◆ TEXTE FOURNI ◆
ŒUVRES COMPLÈTES DE THÉODORE-AGRIPPA D'AUBIGNE, publiées pour la première fois d'après les manuscrits originaux, par MM. Eug. RÉAUME et DE CAUSSADE.

TOME PREMIER.

L'énoncé de cette publication en révèle toute l'importance, et l'on éprouve une satisfaction, qui n'est pas sans légitime fierté, à voir poser, au milieu des tristesses et des incertitudes du temps présent, la première pierre du monument élevé à Agrippa d'Aubigné par l'édition de ses œuvres complètes, qu'ont entreprise deux écrivains tout à fait dignes de cette illustre tâche. Qui pourrait mieux leur rendre ce témoignage que le rédacteur du Bulletin, initié dès longtemps à leur généreuse ambition, et témoin des retards qu'elle a subis, non par une défaillance, hélas! trop excusable, mais par ces contrariétés des temps avec lesquelles il faut bien compter, même alors qu'on porte en soi la magnanime ardeur qui sait les vaincre !

Il y a bien des années que le plus populaire dés éditeurs parisiens, M. Hachette, songeait à inaugurer la publication des Grands Ecrivaïns de la France au XVIIe siècle par une édition plus correcte des écrivains du siècle précédent, que l'on peut considérer comme des précurseurs. L'auteur des Tragiques et de l'Histoire universelle était jugé digne de cet honneur, et un écrivain distingué, M. Eug. Despois, se préparait à l'accomplissement de cette belle mission qui devait trouver le plus favorable accueil à Genève. Il nous en eût moins coûté de voir ce projet abandonné, si nous eussions préssenti qu'il serait repris avec éclat par deux écrivains

non moins familiers avec la littérature française, dans les jours voisins de la Renaissance et de la Réforme. Ce n'était pas tout, cependant, pour mener à bien un tel projet, que l'association de deux vaillants esprits, comme MM. Eug. Réaume et de Caussade. Il fallait le concours d'un de ces éditeurs aussi généreux que hardis, que tentent les grandes entreprises où le profit est moins certain que l'honneur. M. Alphonse Lemerre, déjà connu par sa belle édition des Classiques français, n'a pas hésité à patronner une œuvre qui lui devra en grande partie sa réalisation et son succès.

Il est superflu de rappeler dans le Bulletin du Protestantisme français les titres d'un écrivain tel que d'Aubigné. Le XVIe siècle n'en a pas de plus vigoureux, et son talent est de la trempe de son caractère, aussi original qu'incisif. Homme de plume et d'action, historien à la façon de Tacite, moraliste et poëte, il a su faire vibrer toutes les cordes de l'éloquence et de la passion en des pages vengeresses où la langue française acquiert un relief étonnant. D'Aubigné est un ancêtre de Corneille, qui ne renierait point une telle descendance. L'autobiographie d'un tel homme devait tout d'abord attirer l'attention, et les Mémoires de sa vie, complétés par ses Lettres, forment le premier volume de la savante édition, qui ne laissera rien à désirer pour la pureté du texte et la sûreté des informations bibliographiques.

◆ EXTRAITS DE LA LISTE ◆
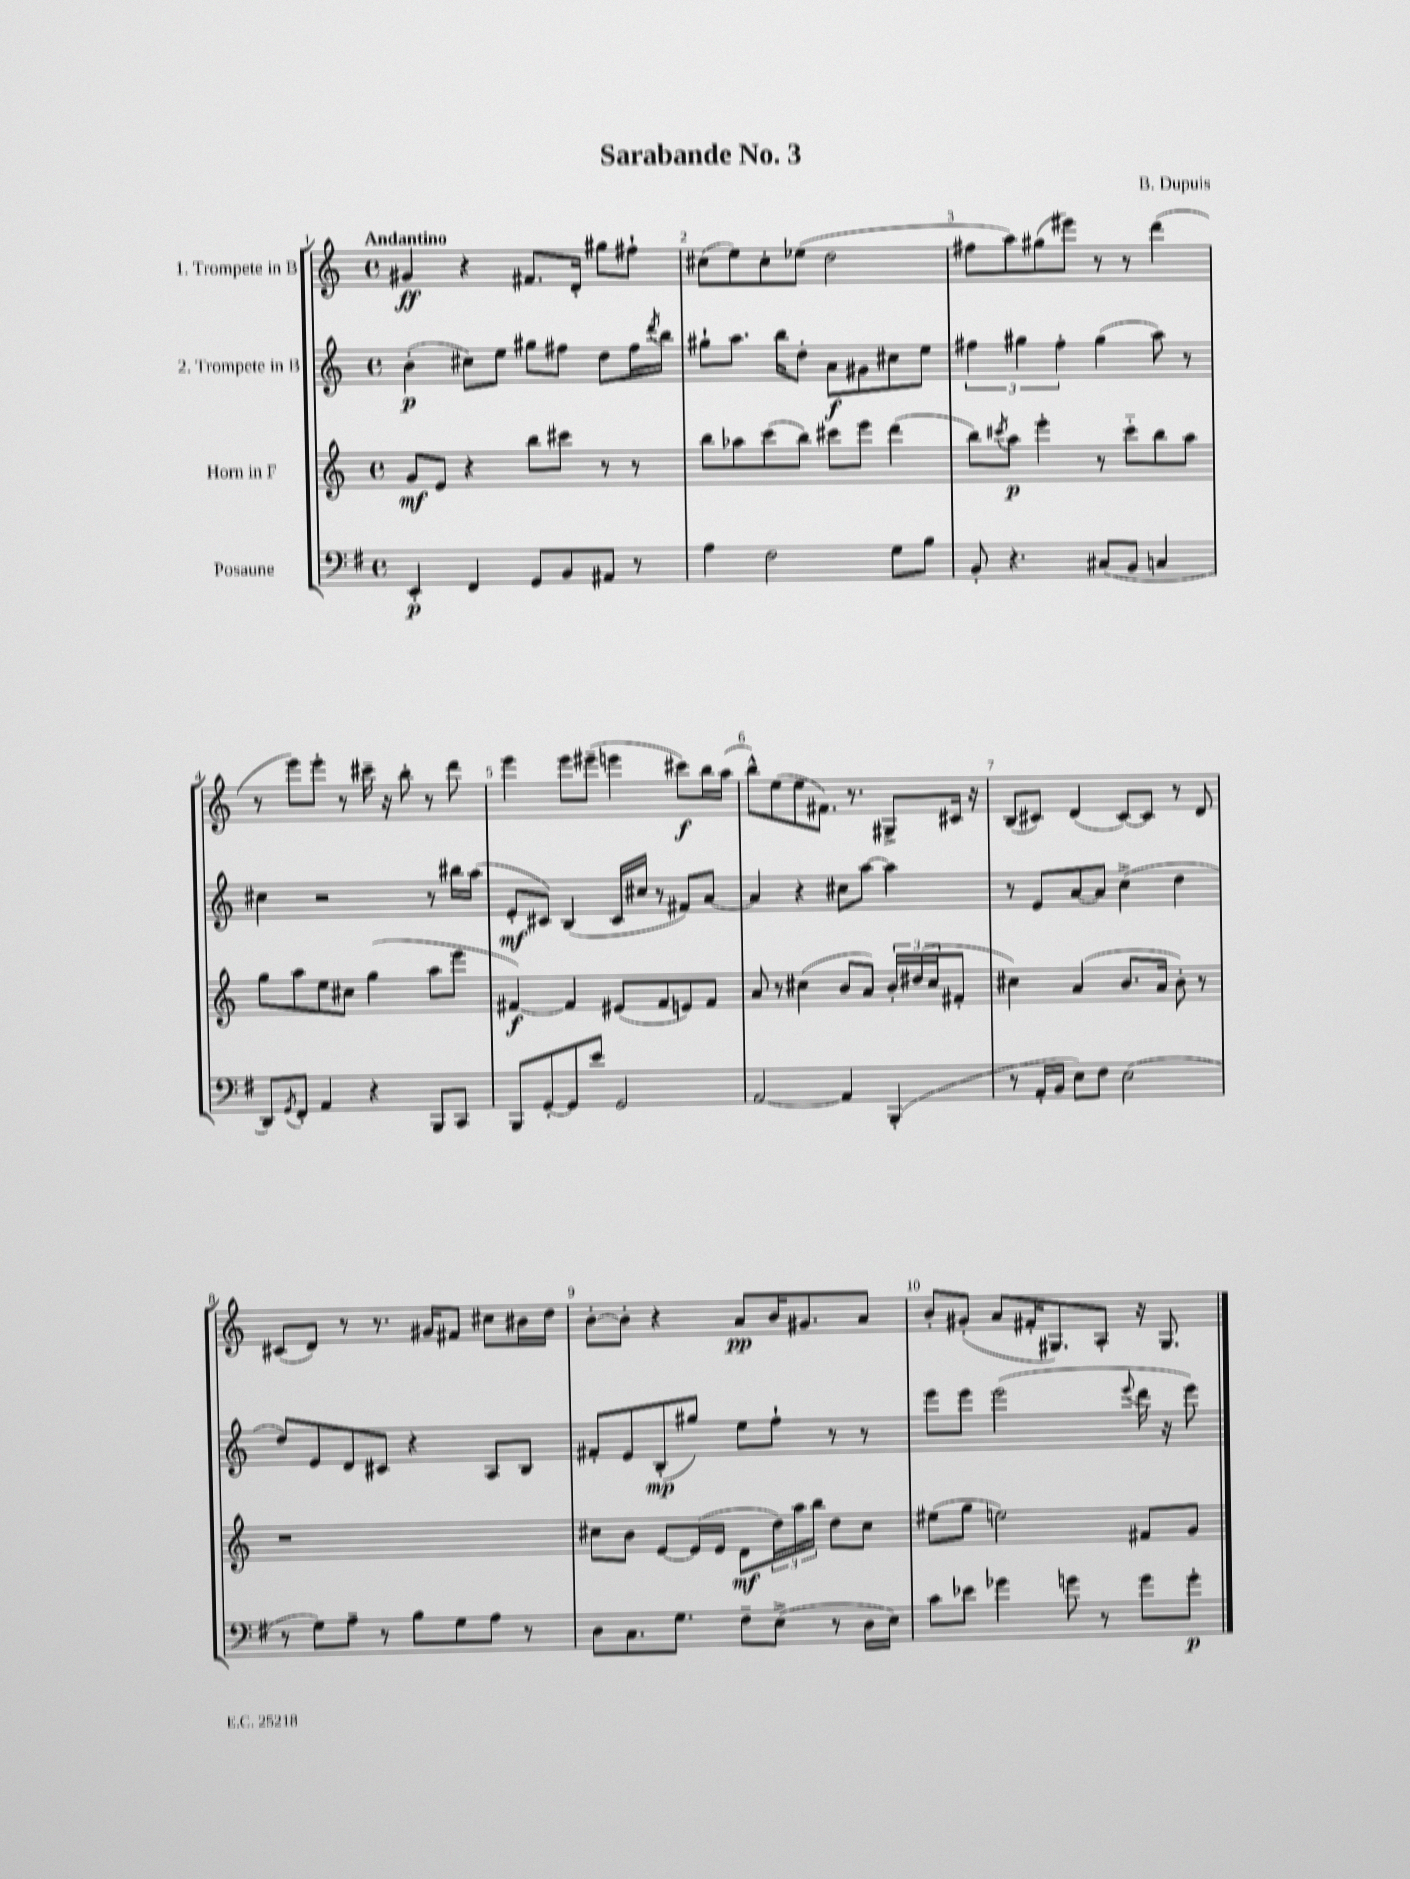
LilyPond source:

\header { title = "Sarabande No. 3" composer = "B. Dupuis" }
<<
\new StaffGroup <<
\new Staff = "s0" \with { instrumentName = "1. Trompete in B" } {
    \clef treble \key c \major \defaultTimeSignature \time 4/4 \tempo "Andantino"
    gis'4\ff r4 fis'8. d'16-. gis''8 fis''8-! |
    cis''8( e''8) cis''8-. ees''8( d''2 |
    fis''8 a''8) gis''8( eis'''8) r8 r8 d'''4( |
    r8 e'''8) e'''8-. r8 cis'''16-- r16 b''8-. r8 d'''8 |
    e'''4 e'''8 eis'''8--( e'''4 cis'''8\f) b''16 a''16( |
    b''8-^) e''8( e''8 fis'8.) r8. gis8-> cis'16 r16 |
    b8( cis'8) d'4( cis'8~) cis'8 r8 d'8 |
    cis'8( d'8) r8 r8. gis'16 fis'8 cis''8 bis'16 d''16 |
    b'8~-. b'8-. r4 a'8\pp b'16 gis'8. a'8 |
    b'8-. gis'8-.( a'8 fis'16-. gis8.) a8-. r16 gis8. \bar "|." |
}
\new Staff = "s1" \with { instrumentName = "2. Trompete in B" } {
    \clef treble \key c \major \defaultTimeSignature \time 4/4
    b'4-.\p( cis''8) e''8 gis''8 fis''8 d''8 fis''16 \acciaccatura { d'''8 } b''16 |
    gis''8-! a''8. b''16 d''8-. a'8\f gis'8 cis''8 e''8 |
    \tuplet 3/2 { fis''4 gis''4 fis''4-. } gis''4( a''8) r8 |
    cis''4 r2 r8 bis''16 a''16( |
    e'8-.\mf cis'8) b4( cis'16 cis''16 r8 fis'8) a'8~ |
    a'4 r4 cis''8 a''8~ a''4 |
    r8 e'8 a'8~ a'8 c''4->( d''4 |
    d''8) e'8 d'8 cis'8 r4 a8 b8 |
    fis'8-. e'8 b8-.\mp( gis''8) e''8 f''8-! r8 r8 |
    e'''8 e'''8 e'''2( \appoggiatura { e'''8 } d'''16 r16 e'''8) \bar "|." |
}
\new Staff = "s2" \with { instrumentName = "Horn in F" } {
    \clef treble \key c \major \defaultTimeSignature \time 4/4
    g'8\mf e'8 r4 b''8 cis'''8 r8 r8 |
    b''8 aes''8 c'''8( b''8) cis'''8 e'''8 d'''4( |
    b''8) \acciaccatura { cis'''8 } a''8\p e'''4-. r8 cis'''8-_ b''8 a''8 |
    g''8 a''8 e''8 cis''8 g''4( a''8 e'''8 |
    fis'4~\f) fis'4 eis'8( fis'8 e'8) fis'8 |
    a'8 r8 cis''4( b'8 a'8) \tuplet 3/2 { b'16-. dis''16( cis''16 } fis'8-. |
    cis''4) a'4( b'8. a'16 b'8-.) r8 |
    r1 |
    cis''8 b'8 e'8~ e'16( e'16 d'8\mf \tuplet 3/2 { d''16) a''16 b''16 } d''8 cis''8 |
    eis''8( g''8 e''2) fis'8 g'8 \bar "|." |
}
\new Staff = "s3" \with { instrumentName = "Posaune" } {
    \clef bass \key g \major \defaultTimeSignature \time 4/4
    e,4-.\p fis,4 g,8 b,8 ais,8 r8 |
    a4 fis2 g8 b8 |
    b,8-. r4. cis8( b,8 c4 |
    d,8) \acciaccatura { g,8 } fis,8-. a,4 r4 b,,8 c,8 |
    b,,8 g,8~-. g,8 e'8 g,2 |
    a,2~ a,4 b,,4-.( |
    r8 a,16-. b,16 e8) fis8 e2( |
    r8 g8) a8-- r8 b8 g8 a8 r8 |
    d8 c8. g8. fis8-- e8->( r8 d16 e16) |
    c'8 ees'8 ges'4 g'8 r8 g'8 g'8-.\p \bar "|." |
}
>>
>>
\layout { \context { \Score \override BarNumber.break-visibility = ##(#f #t #t) barNumberVisibility = #all-bar-numbers-visible } }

◆ CONSIGNE ◆
Reproduisez à l'identique le passage du texte sur l'édition des œuvres d'Agrippa d'Aubigné qui va de « non moins familiers » jusqu'à « et son succès. » inclus.

◆ RÉPONSE ◆
non moins familiers avec la littérature française, dans les jours voisins de la Renaissance et de la Réforme. Ce n'était pas tout, cependant, pour mener à bien un tel projet, que l'association de deux vaillants esprits, comme MM. Eug. Réaume et de Caussade. Il fallait le concours d'un de ces éditeurs aussi généreux que hardis, que tentent les grandes entreprises où le profit est moins certain que l'honneur. M. Alphonse Lemerre, déjà connu par sa belle édition des Classiques français, n'a pas hésité à patronner une œuvre qui lui devra en grande partie sa réalisation et son succès.